* Items from a dataset *
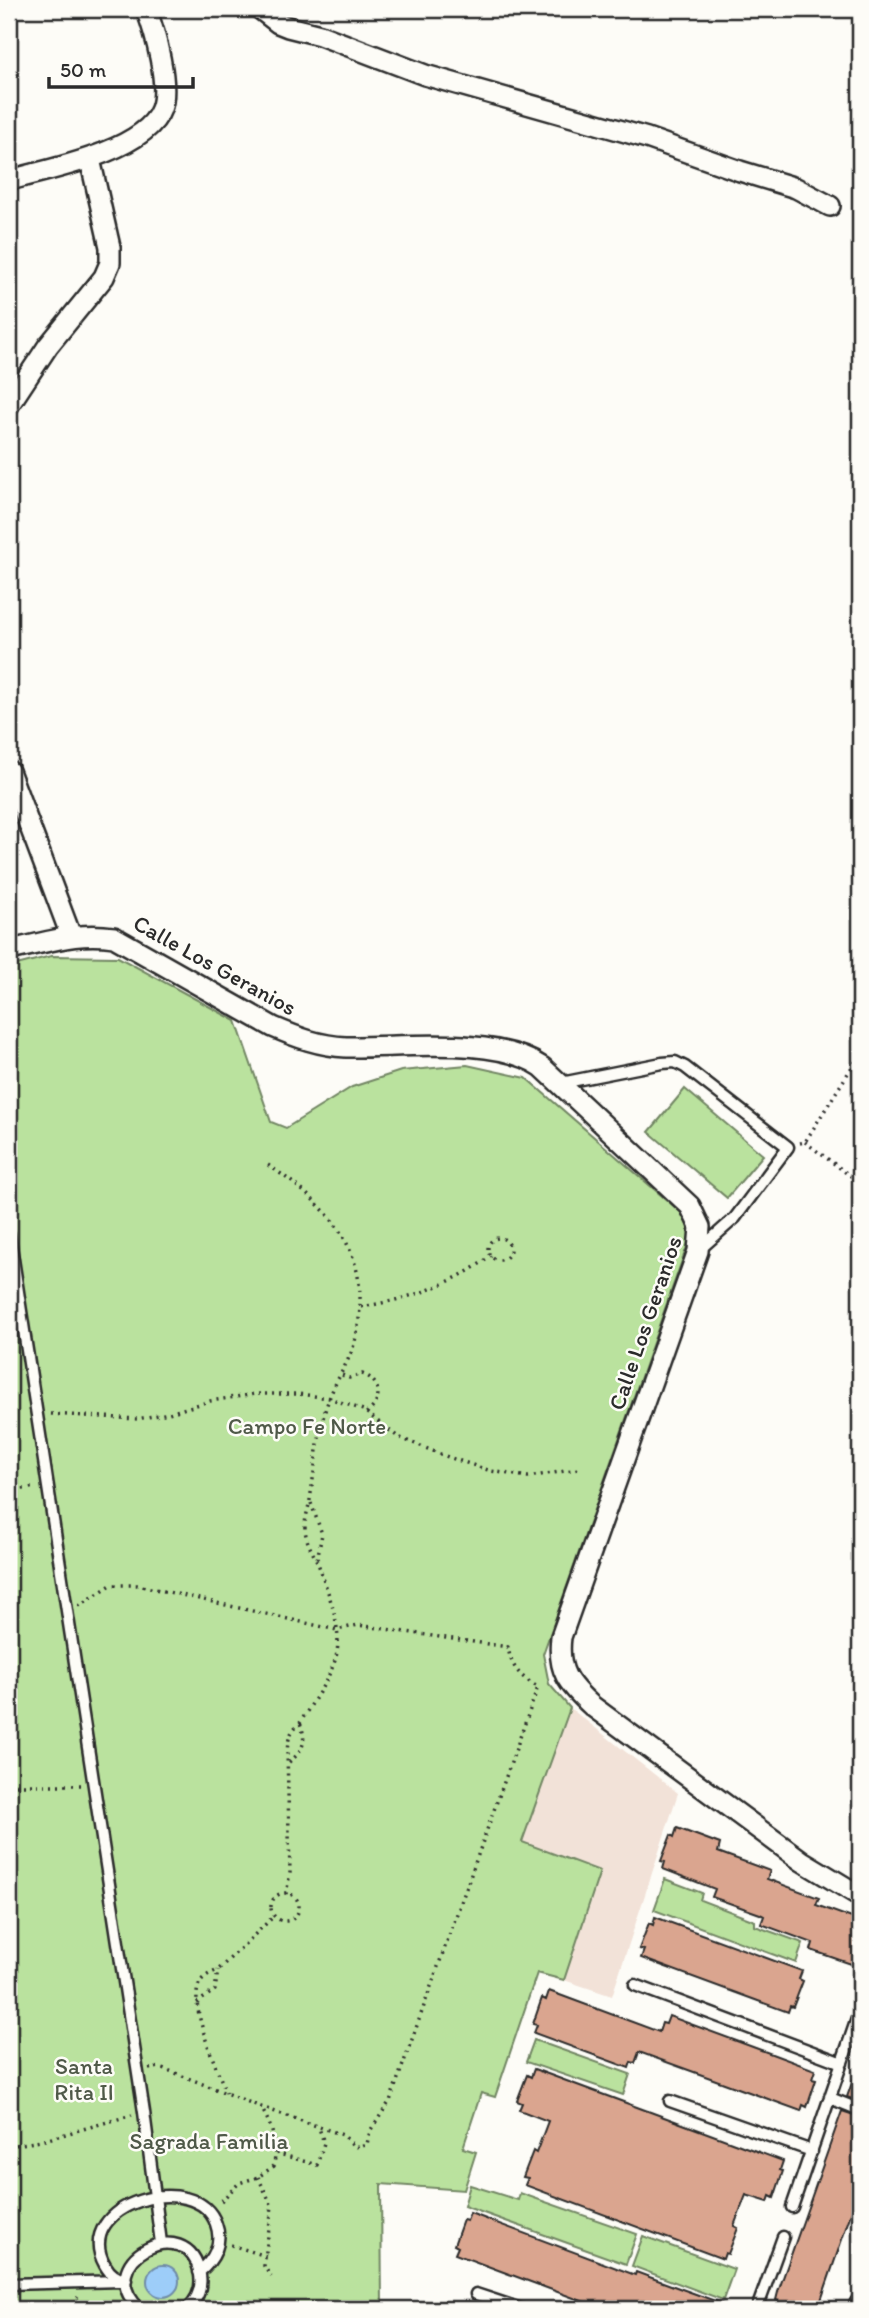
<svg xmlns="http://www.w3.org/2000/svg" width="869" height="2318" font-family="Itim,sans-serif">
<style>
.built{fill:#f2e2d8}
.green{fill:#bae29e;stroke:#728664;stroke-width:2}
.water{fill:#9dcdf9;stroke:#6f8ca7;stroke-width:2}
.building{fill:#daa58f;stroke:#2b2b2b;stroke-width:2}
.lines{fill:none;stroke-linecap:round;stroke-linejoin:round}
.service-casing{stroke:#2b2b2b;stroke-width:15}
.minor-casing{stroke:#2b2b2b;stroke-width:24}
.path{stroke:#2b2b2b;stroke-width:3.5;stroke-dasharray:2 5;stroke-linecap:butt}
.service{stroke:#fdfcf7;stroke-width:10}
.minor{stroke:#fdfcf7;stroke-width:19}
.labels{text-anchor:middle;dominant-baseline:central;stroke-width:5;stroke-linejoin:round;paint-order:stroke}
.street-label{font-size:23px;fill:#2b2b2b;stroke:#fdfcf7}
.park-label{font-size:23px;fill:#4f5948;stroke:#fdfcf7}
</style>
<rect width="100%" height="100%" fill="#fdfcf7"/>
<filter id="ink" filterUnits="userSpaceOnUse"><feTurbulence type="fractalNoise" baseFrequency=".0143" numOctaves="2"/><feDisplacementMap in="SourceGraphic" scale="14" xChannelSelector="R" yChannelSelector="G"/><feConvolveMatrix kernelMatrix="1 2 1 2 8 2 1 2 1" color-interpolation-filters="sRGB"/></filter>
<g filter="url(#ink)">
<path class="built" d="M570,1708L678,1793L612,1996L564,1980L600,1871L522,1842Z"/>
<path class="green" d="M51,956L118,957L236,1021L271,1122L286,1128L352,1087L401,1071L467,1065L526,1078L685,1216L690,1238L543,1654L549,1684L570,1708L522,1842L600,1871L564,1980L537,1973L495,2097L481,2093L463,2148L476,2152L464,2190L381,2184L382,2309H9V967Z
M685,1089L763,1155L727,1198L649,1132Z
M665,1879L702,1893L700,1900L755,1921V1926L803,1943L796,1963L654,1910Z
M534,2040L630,2074L623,2095L526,2062Z
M470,2185L518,2200L520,2193L637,2234L626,2264L464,2206Z
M643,2236L734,2269L723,2300L632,2266Z"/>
<path class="water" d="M147 2281a16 16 0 1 1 32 0a16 16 0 1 1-32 0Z"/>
<path class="building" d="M677,1828L720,1844L718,1852L770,1871L767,1879L819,1898L816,1905L860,1921V1961L856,1959L854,1965L811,1950L813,1943L761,1924L764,1916L760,1914L712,1897L715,1889L663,1869L665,1862L661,1861L671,1835L674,1837Z
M655,1917L802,1971L799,1979L803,1981L793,2007L790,2006L788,2012L641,1958L644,1950L639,1949L649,1923L653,1925Z
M549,1991L659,2032L662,2023L666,2024L669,2016L815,2070L812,2079L816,2080L807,2107L803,2105L801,2111L639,2052L635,2063L631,2062L629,2068L534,2033L537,2025L533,2024L542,1998L546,2000Z
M858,2066H860V2102L847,2097Z
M534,2069L783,2161L780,2170L783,2171L774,2198L770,2196L768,2202L746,2195L734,2226L738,2228L728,2254L725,2253L723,2259L525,2185L528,2178L523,2177L533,2151L536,2153L548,2121L519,2110L522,2103L517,2101L527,2075L531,2077Z
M842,2111L860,2117V2187L818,2309H776L779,2301L776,2300L778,2292Z
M470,2213L635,2275L636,2272L679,2288L732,2307L731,2309H679L667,2305L665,2309H604L590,2304L455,2254L458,2247L454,2245L463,2220L467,2221Z"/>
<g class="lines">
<g class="service-casing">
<path id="service" d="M561,1083L662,1063L675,1062L685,1067L788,1147L735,1218L699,1250
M9,1233L144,2112L161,2243
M635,1985L842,2063
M830,2098L860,2110
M670,2101L812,2151
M792,2207L860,2010
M126,2280C116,2279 110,2274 105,2265C70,2204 197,2168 216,2224C223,2243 214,2260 199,2272
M9,2284L122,2281
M476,2294L521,2309
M140,2309C88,2262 189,2208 200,2275C202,2288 197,2300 187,2309
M757,2309L783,2237"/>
</g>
<g class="minor-casing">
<path id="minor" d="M260,9L278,23L288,27L320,35L425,75L647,138L740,171L796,188L830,206
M9,180C48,170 146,151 161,109C170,85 155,32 146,9
M9,405L48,346L104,277L110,263V247L90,159
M9,771L71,936
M9,950C47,943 75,931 114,937L273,1027C296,1037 320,1046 346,1047C402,1048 496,1035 542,1067L690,1206L700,1227L698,1251L561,1637C557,1671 568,1684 592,1706L802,1861L860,1896
M858,2309L860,2304"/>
</g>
<path class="path" d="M805,1142L860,1183
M800,1143L805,1142L860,1054
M268,1165C334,1209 375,1256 355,1341C350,1361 336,1379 329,1399C318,1428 316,1462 311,1493C310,1504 306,1514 305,1524C304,1542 315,1554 320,1569C329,1596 343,1629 336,1657C331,1677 311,1704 300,1723C290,1731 288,1739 287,1752L290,1873L286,1894
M488 1249a11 11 0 1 1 22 0a11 11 0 1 1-22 0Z
M361,1307C409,1299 452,1285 491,1256
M342,1375L349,1378L362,1374C382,1380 383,1403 366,1413
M51,1414L137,1419L169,1413L210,1401L255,1394H299L329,1398L363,1410L398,1437L448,1457L491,1471L528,1477L578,1469
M9,1491L36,1487
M311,1503L322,1534L317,1560
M79,1606L111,1585H137L337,1630L358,1625L508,1647C511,1667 520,1677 538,1687L390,2101L370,2131L367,2144L359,2148L354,2146L343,2135L261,2107L160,2067L149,2069
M289,1762C304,1751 307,1740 300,1723
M9,1785H82
M271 1907a14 14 0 1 1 28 0a14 14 0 1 1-28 0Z
M197,2003L215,1990L218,1970
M226,2093C218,2069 187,2005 200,1982C204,1976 211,1973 218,1970L274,1916
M9,2146L41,2141L132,2115
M276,2153L317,2165L324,2143L319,2128
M258,2177L272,2206L264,2266L271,2277
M221,2201L239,2183L258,2177L274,2166C277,2143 273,2129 262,2109
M231,2245L266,2256
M76,2300L84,2304L86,2309
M15,2309H27
M69,2309L78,2297"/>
<use href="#service" class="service"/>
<use href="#minor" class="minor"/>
</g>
</g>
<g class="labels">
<g class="street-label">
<text transform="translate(215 965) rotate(29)">Calle Los Geranios</text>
<text transform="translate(645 1323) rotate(-71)">Calle Los Geranios</text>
</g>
<g class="park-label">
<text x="307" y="1426">Campo Fe Norte</text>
<text x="84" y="2066">Santa<tspan x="84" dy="26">Rita II</tspan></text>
<text x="209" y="2141">Sagrada Familia</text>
</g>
</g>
<rect width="869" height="2318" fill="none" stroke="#fdfcf7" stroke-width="35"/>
<rect x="18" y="18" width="834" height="2283" fill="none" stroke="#2b2b2b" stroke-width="2.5" filter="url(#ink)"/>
<path d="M49 77v10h144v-10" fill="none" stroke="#2b2b2b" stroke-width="3.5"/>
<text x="60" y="77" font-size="21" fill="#2b2b2b" stroke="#fdfcf7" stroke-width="5" paint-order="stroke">50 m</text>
</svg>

* About this exercise *
Please give every line above again word for word, apart from the pictures.

* Output below *
<svg xmlns="http://www.w3.org/2000/svg" width="869" height="2318" font-family="Itim,sans-serif">
<style>
.built{fill:#f2e2d8}
.green{fill:#bae29e;stroke:#728664;stroke-width:2}
.water{fill:#9dcdf9;stroke:#6f8ca7;stroke-width:2}
.building{fill:#daa58f;stroke:#2b2b2b;stroke-width:2}
.lines{fill:none;stroke-linecap:round;stroke-linejoin:round}
.service-casing{stroke:#2b2b2b;stroke-width:15}
.minor-casing{stroke:#2b2b2b;stroke-width:24}
.path{stroke:#2b2b2b;stroke-width:3.5;stroke-dasharray:2 5;stroke-linecap:butt}
.service{stroke:#fdfcf7;stroke-width:10}
.minor{stroke:#fdfcf7;stroke-width:19}
.labels{text-anchor:middle;dominant-baseline:central;stroke-width:5;stroke-linejoin:round;paint-order:stroke}
.street-label{font-size:23px;fill:#2b2b2b;stroke:#fdfcf7}
.park-label{font-size:23px;fill:#4f5948;stroke:#fdfcf7}
</style>
<rect width="100%" height="100%" fill="#fdfcf7"/>
<filter id="ink" filterUnits="userSpaceOnUse"><feTurbulence type="fractalNoise" baseFrequency=".0143" numOctaves="2"/><feDisplacementMap in="SourceGraphic" scale="14" xChannelSelector="R" yChannelSelector="G"/><feConvolveMatrix kernelMatrix="1 2 1 2 8 2 1 2 1" color-interpolation-filters="sRGB"/></filter>
<g filter="url(#ink)">
<path class="built" d="M570,1708L678,1793L612,1996L564,1980L600,1871L522,1842Z"/>
<path class="green" d="M51,956L118,957L236,1021L271,1122L286,1128L352,1087L401,1071L467,1065L526,1078L685,1216L690,1238L543,1654L549,1684L570,1708L522,1842L600,1871L564,1980L537,1973L495,2097L481,2093L463,2148L476,2152L464,2190L381,2184L382,2309H9V967Z
M685,1089L763,1155L727,1198L649,1132Z
M665,1879L702,1893L700,1900L755,1921V1926L803,1943L796,1963L654,1910Z
M534,2040L630,2074L623,2095L526,2062Z
M470,2185L518,2200L520,2193L637,2234L626,2264L464,2206Z
M643,2236L734,2269L723,2300L632,2266Z"/>
<path class="water" d="M147 2281a16 16 0 1 1 32 0a16 16 0 1 1-32 0Z"/>
<path class="building" d="M677,1828L720,1844L718,1852L770,1871L767,1879L819,1898L816,1905L860,1921V1961L856,1959L854,1965L811,1950L813,1943L761,1924L764,1916L760,1914L712,1897L715,1889L663,1869L665,1862L661,1861L671,1835L674,1837Z
M655,1917L802,1971L799,1979L803,1981L793,2007L790,2006L788,2012L641,1958L644,1950L639,1949L649,1923L653,1925Z
M549,1991L659,2032L662,2023L666,2024L669,2016L815,2070L812,2079L816,2080L807,2107L803,2105L801,2111L639,2052L635,2063L631,2062L629,2068L534,2033L537,2025L533,2024L542,1998L546,2000Z
M858,2066H860V2102L847,2097Z
M534,2069L783,2161L780,2170L783,2171L774,2198L770,2196L768,2202L746,2195L734,2226L738,2228L728,2254L725,2253L723,2259L525,2185L528,2178L523,2177L533,2151L536,2153L548,2121L519,2110L522,2103L517,2101L527,2075L531,2077Z
M842,2111L860,2117V2187L818,2309H776L779,2301L776,2300L778,2292Z
M470,2213L635,2275L636,2272L679,2288L732,2307L731,2309H679L667,2305L665,2309H604L590,2304L455,2254L458,2247L454,2245L463,2220L467,2221Z"/>
<g class="lines">
<g class="service-casing">
<path id="service" d="M561,1083L662,1063L675,1062L685,1067L788,1147L735,1218L699,1250
M9,1233L144,2112L161,2243
M635,1985L842,2063
M830,2098L860,2110
M670,2101L812,2151
M792,2207L860,2010
M126,2280C116,2279 110,2274 105,2265C70,2204 197,2168 216,2224C223,2243 214,2260 199,2272
M9,2284L122,2281
M476,2294L521,2309
M140,2309C88,2262 189,2208 200,2275C202,2288 197,2300 187,2309
M757,2309L783,2237"/>
</g>
<g class="minor-casing">
<path id="minor" d="M260,9L278,23L288,27L320,35L425,75L647,138L740,171L796,188L830,206
M9,180C48,170 146,151 161,109C170,85 155,32 146,9
M9,405L48,346L104,277L110,263V247L90,159
M9,771L71,936
M9,950C47,943 75,931 114,937L273,1027C296,1037 320,1046 346,1047C402,1048 496,1035 542,1067L690,1206L700,1227L698,1251L561,1637C557,1671 568,1684 592,1706L802,1861L860,1896
M858,2309L860,2304"/>
</g>
<path class="path" d="M805,1142L860,1183
M800,1143L805,1142L860,1054
M268,1165C334,1209 375,1256 355,1341C350,1361 336,1379 329,1399C318,1428 316,1462 311,1493C310,1504 306,1514 305,1524C304,1542 315,1554 320,1569C329,1596 343,1629 336,1657C331,1677 311,1704 300,1723C290,1731 288,1739 287,1752L290,1873L286,1894
M488 1249a11 11 0 1 1 22 0a11 11 0 1 1-22 0Z
M361,1307C409,1299 452,1285 491,1256
M342,1375L349,1378L362,1374C382,1380 383,1403 366,1413
M51,1414L137,1419L169,1413L210,1401L255,1394H299L329,1398L363,1410L398,1437L448,1457L491,1471L528,1477L578,1469
M9,1491L36,1487
M311,1503L322,1534L317,1560
M79,1606L111,1585H137L337,1630L358,1625L508,1647C511,1667 520,1677 538,1687L390,2101L370,2131L367,2144L359,2148L354,2146L343,2135L261,2107L160,2067L149,2069
M289,1762C304,1751 307,1740 300,1723
M9,1785H82
M271 1907a14 14 0 1 1 28 0a14 14 0 1 1-28 0Z
M197,2003L215,1990L218,1970
M226,2093C218,2069 187,2005 200,1982C204,1976 211,1973 218,1970L274,1916
M9,2146L41,2141L132,2115
M276,2153L317,2165L324,2143L319,2128
M258,2177L272,2206L264,2266L271,2277
M221,2201L239,2183L258,2177L274,2166C277,2143 273,2129 262,2109
M231,2245L266,2256
M76,2300L84,2304L86,2309
M15,2309H27
M69,2309L78,2297"/>
<use href="#service" class="service"/>
<use href="#minor" class="minor"/>
</g>
</g>
<g class="labels">
<g class="street-label">
<text transform="translate(215 965) rotate(29)">Calle Los Geranios</text>
<text transform="translate(645 1323) rotate(-71)">Calle Los Geranios</text>
</g>
<g class="park-label">
<text x="307" y="1426">Campo Fe Norte</text>
<text x="84" y="2066">Santa<tspan x="84" dy="26">Rita II</tspan></text>
<text x="209" y="2141">Sagrada Familia</text>
</g>
</g>
<rect width="869" height="2318" fill="none" stroke="#fdfcf7" stroke-width="35"/>
<rect x="18" y="18" width="834" height="2283" fill="none" stroke="#2b2b2b" stroke-width="2.5" filter="url(#ink)"/>
<path d="M49 77v10h144v-10" fill="none" stroke="#2b2b2b" stroke-width="3.5"/>
<text x="60" y="77" font-size="21" fill="#2b2b2b" stroke="#fdfcf7" stroke-width="5" paint-order="stroke">50 m</text>
</svg>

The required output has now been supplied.